Directive » Print each entry as it appears. Images stay out of the copy.

Saved entries »
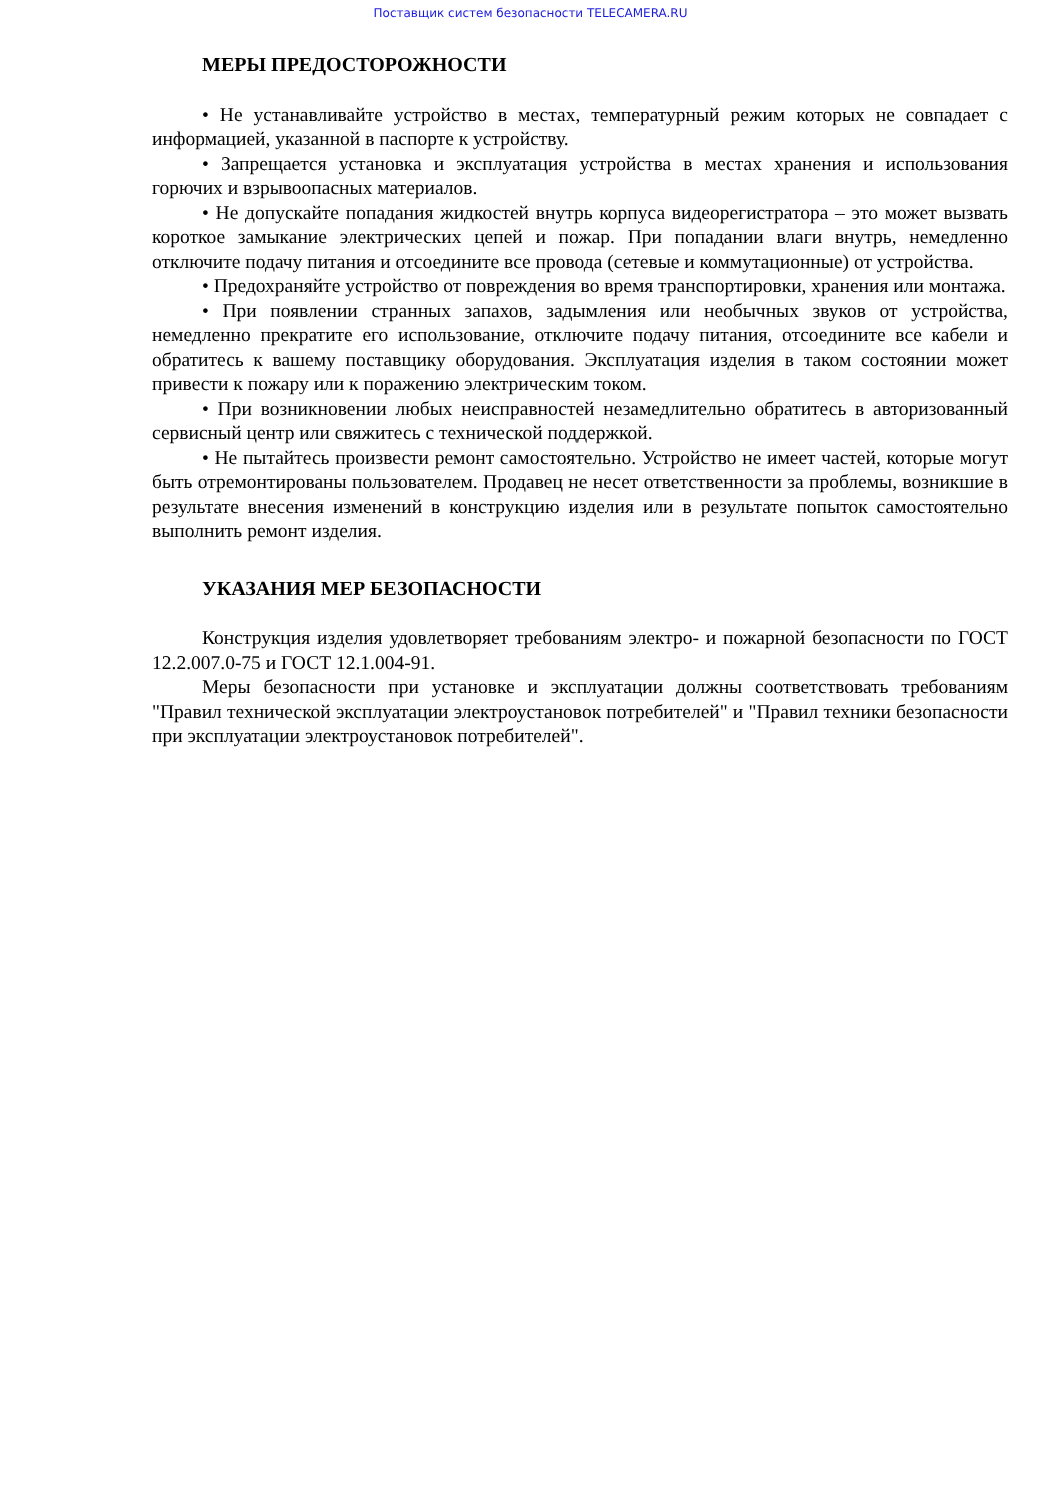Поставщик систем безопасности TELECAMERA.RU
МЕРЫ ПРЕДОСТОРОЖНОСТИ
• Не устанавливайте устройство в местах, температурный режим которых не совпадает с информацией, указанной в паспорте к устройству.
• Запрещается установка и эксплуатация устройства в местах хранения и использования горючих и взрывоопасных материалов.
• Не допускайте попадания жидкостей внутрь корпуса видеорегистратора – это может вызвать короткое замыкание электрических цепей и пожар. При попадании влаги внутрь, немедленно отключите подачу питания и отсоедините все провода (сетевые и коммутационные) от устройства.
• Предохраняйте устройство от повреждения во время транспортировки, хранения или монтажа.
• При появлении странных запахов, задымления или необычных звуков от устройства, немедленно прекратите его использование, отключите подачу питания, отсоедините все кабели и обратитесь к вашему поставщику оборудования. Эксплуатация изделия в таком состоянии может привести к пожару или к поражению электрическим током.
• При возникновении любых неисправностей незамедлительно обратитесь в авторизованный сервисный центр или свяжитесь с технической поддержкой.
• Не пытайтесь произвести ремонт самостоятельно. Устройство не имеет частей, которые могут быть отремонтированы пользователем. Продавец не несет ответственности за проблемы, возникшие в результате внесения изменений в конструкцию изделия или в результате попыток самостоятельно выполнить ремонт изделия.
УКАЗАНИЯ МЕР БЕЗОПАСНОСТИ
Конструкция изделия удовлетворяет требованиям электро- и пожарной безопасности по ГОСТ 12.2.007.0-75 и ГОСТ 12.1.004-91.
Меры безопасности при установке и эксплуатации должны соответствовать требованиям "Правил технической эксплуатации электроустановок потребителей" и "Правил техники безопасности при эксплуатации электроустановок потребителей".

Expected answer »
Поставщик систем безопасности TELECAMERA.RU
МЕРЫ ПРЕДОСТОРОЖНОСТИ
• Не устанавливайте устройство в местах, температурный режим которых не совпадает с информацией, указанной в паспорте к устройству.
• Запрещается установка и эксплуатация устройства в местах хранения и использования горючих и взрывоопасных материалов.
• Не допускайте попадания жидкостей внутрь корпуса видеорегистратора – это может вызвать короткое замыкание электрических цепей и пожар. При попадании влаги внутрь, немедленно отключите подачу питания и отсоедините все провода (сетевые и коммутационные) от устройства.
• Предохраняйте устройство от повреждения во время транспортировки, хранения или монтажа.
• При появлении странных запахов, задымления или необычных звуков от устройства, немедленно прекратите его использование, отключите подачу питания, отсоедините все кабели и обратитесь к вашему поставщику оборудования. Эксплуатация изделия в таком состоянии может привести к пожару или к поражению электрическим током.
• При возникновении любых неисправностей незамедлительно обратитесь в авторизованный сервисный центр или свяжитесь с технической поддержкой.
• Не пытайтесь произвести ремонт самостоятельно. Устройство не имеет частей, которые могут быть отремонтированы пользователем. Продавец не несет ответственности за проблемы, возникшие в результате внесения изменений в конструкцию изделия или в результате попыток самостоятельно выполнить ремонт изделия.
УКАЗАНИЯ МЕР БЕЗОПАСНОСТИ
Конструкция изделия удовлетворяет требованиям электро- и пожарной безопасности по ГОСТ 12.2.007.0-75 и ГОСТ 12.1.004-91.
Меры безопасности при установке и эксплуатации должны соответствовать требованиям "Правил технической эксплуатации электроустановок потребителей" и "Правил техники безопасности при эксплуатации электроустановок потребителей".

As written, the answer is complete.